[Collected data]

--

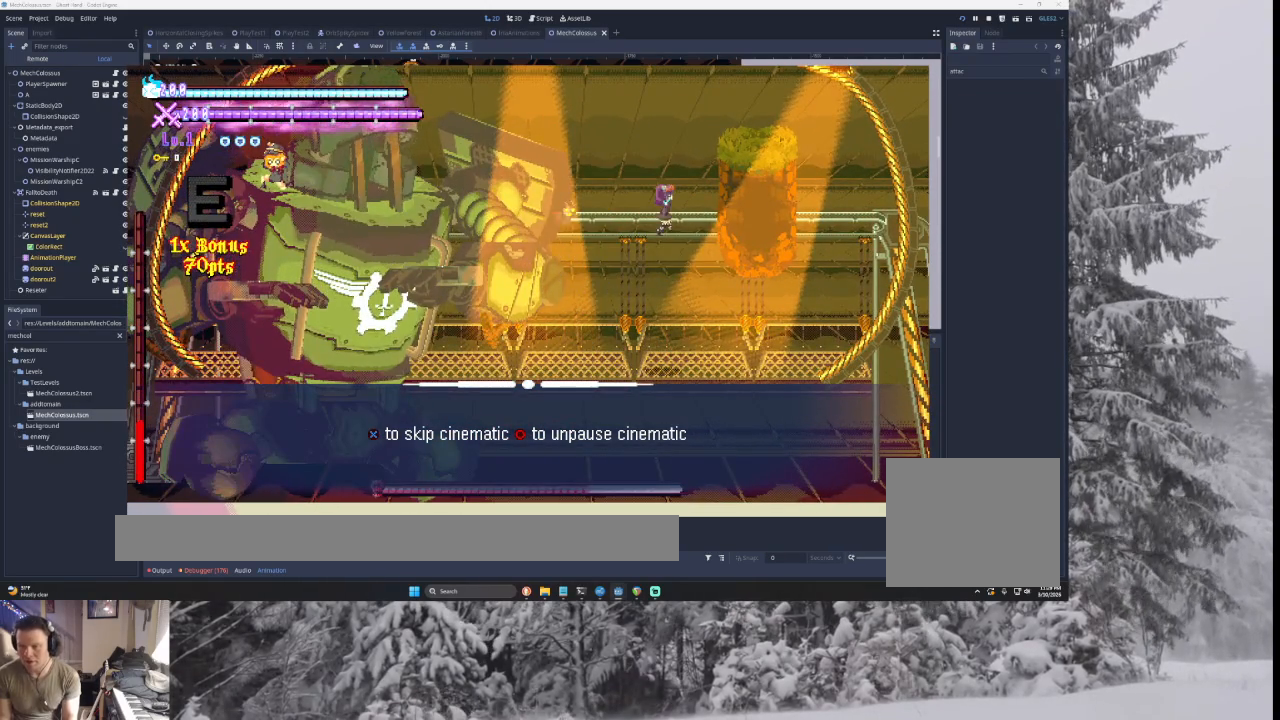
{"buttons": [], "left_stick": "up", "right_stick": "center", "events": [[33, "TRIANGLE", "up"], [300, "left_stick", "up"], [367, "left_stick", "center"], [467, "left_stick", "up"]]}
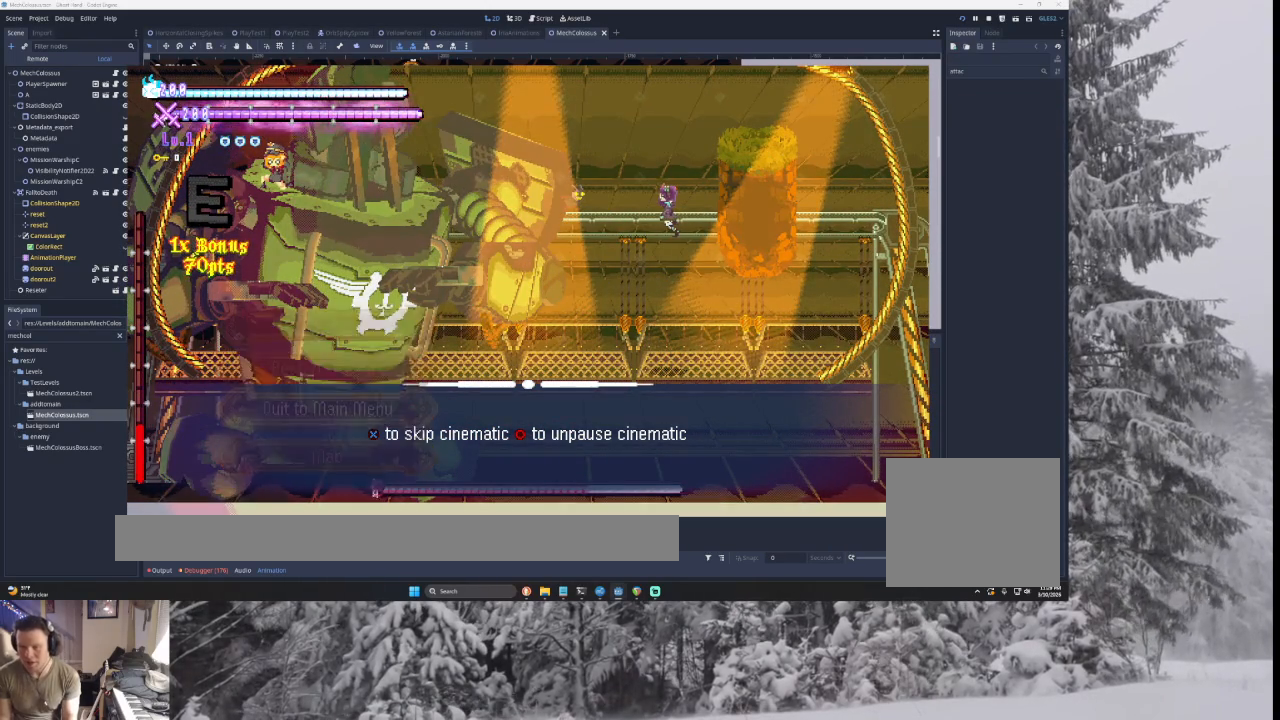
{"buttons": ["SQUARE"], "left_stick": "center", "right_stick": "center", "events": [[33, "left_stick", "center"], [500, "SQUARE", "down"]]}
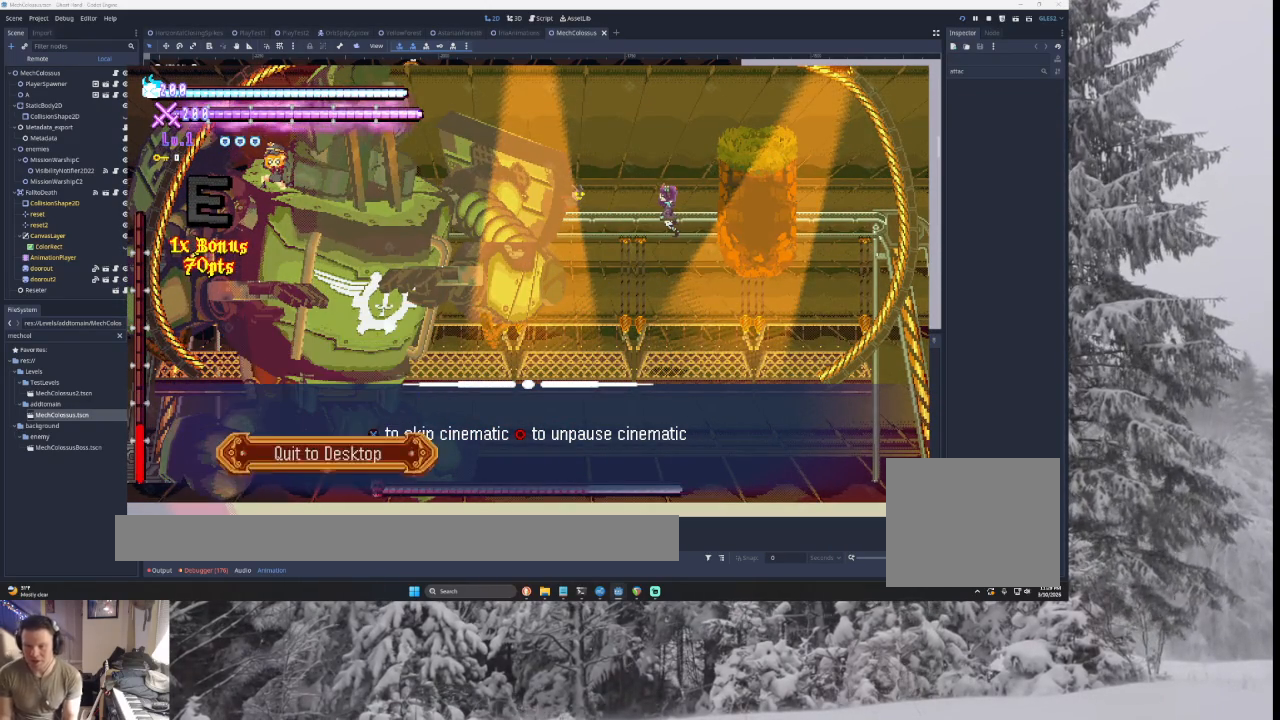
{"buttons": [], "left_stick": "center", "right_stick": "center", "events": [[33, "CROSS", "down"], [67, "CROSS", "up"], [167, "SQUARE", "up"], [333, "SQUARE", "down"], [467, "SQUARE", "up"]]}
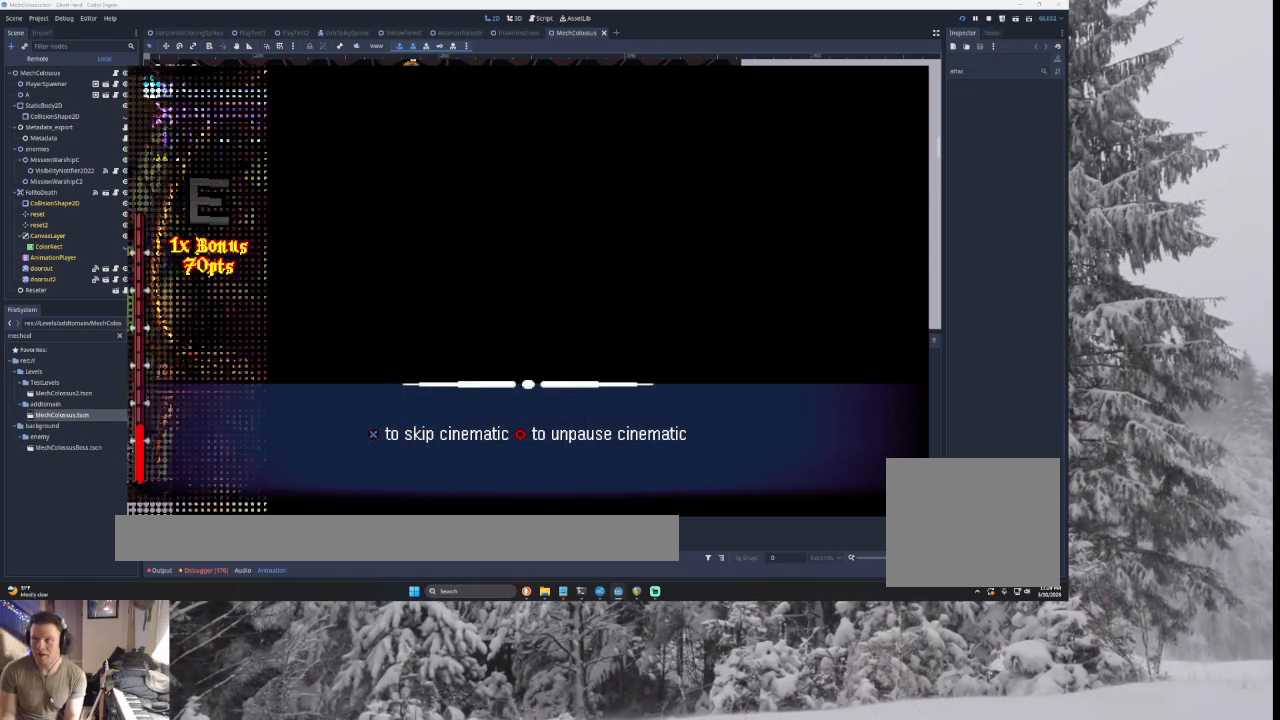
{"buttons": [], "left_stick": "center", "right_stick": "center", "events": [[133, "CROSS", "down"], [233, "CROSS", "up"]]}
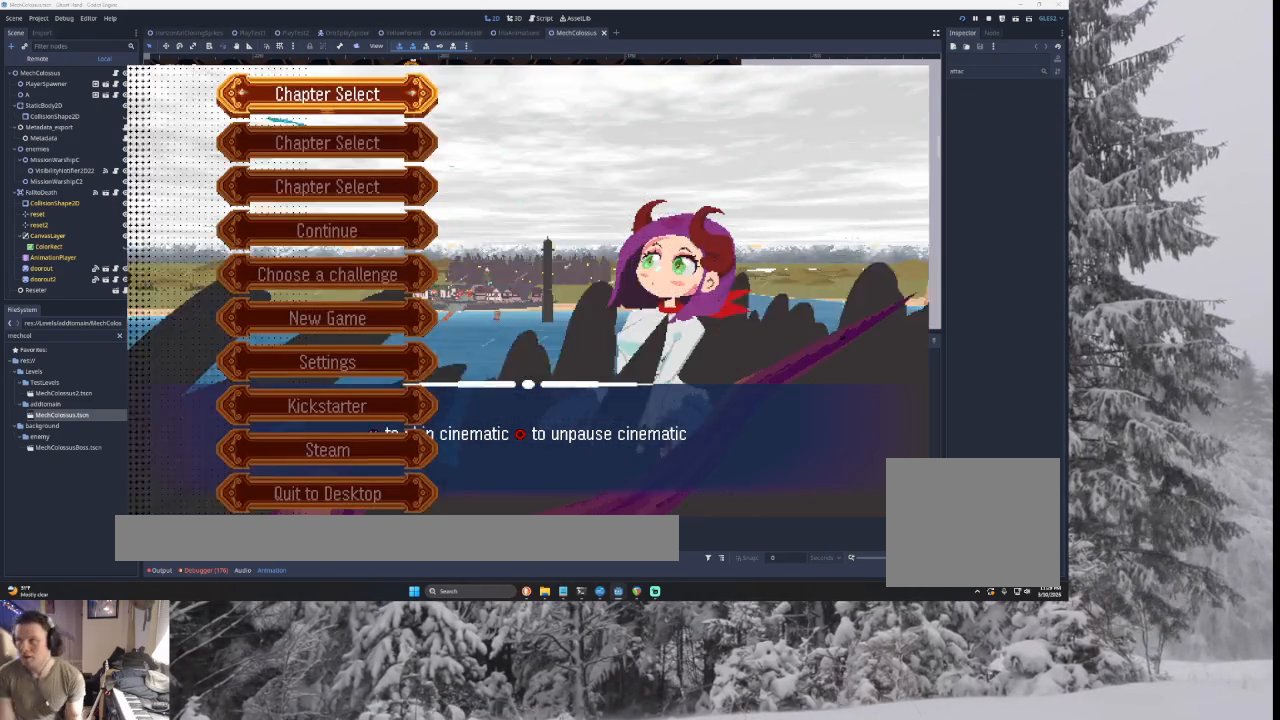
{"buttons": [], "left_stick": "center", "right_stick": "center", "events": []}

--

**Exercise aim:** So that the copy stays exact, reproduce each record word for word and leave its images out.

**Result for this task:**
{"buttons": [], "left_stick": "up", "right_stick": "center", "events": [[33, "TRIANGLE", "up"], [300, "left_stick", "up"], [367, "left_stick", "center"], [467, "left_stick", "up"]]}
{"buttons": ["SQUARE"], "left_stick": "center", "right_stick": "center", "events": [[33, "left_stick", "center"], [500, "SQUARE", "down"]]}
{"buttons": [], "left_stick": "center", "right_stick": "center", "events": [[33, "CROSS", "down"], [67, "CROSS", "up"], [167, "SQUARE", "up"], [333, "SQUARE", "down"], [467, "SQUARE", "up"]]}
{"buttons": [], "left_stick": "center", "right_stick": "center", "events": [[133, "CROSS", "down"], [233, "CROSS", "up"]]}
{"buttons": [], "left_stick": "center", "right_stick": "center", "events": []}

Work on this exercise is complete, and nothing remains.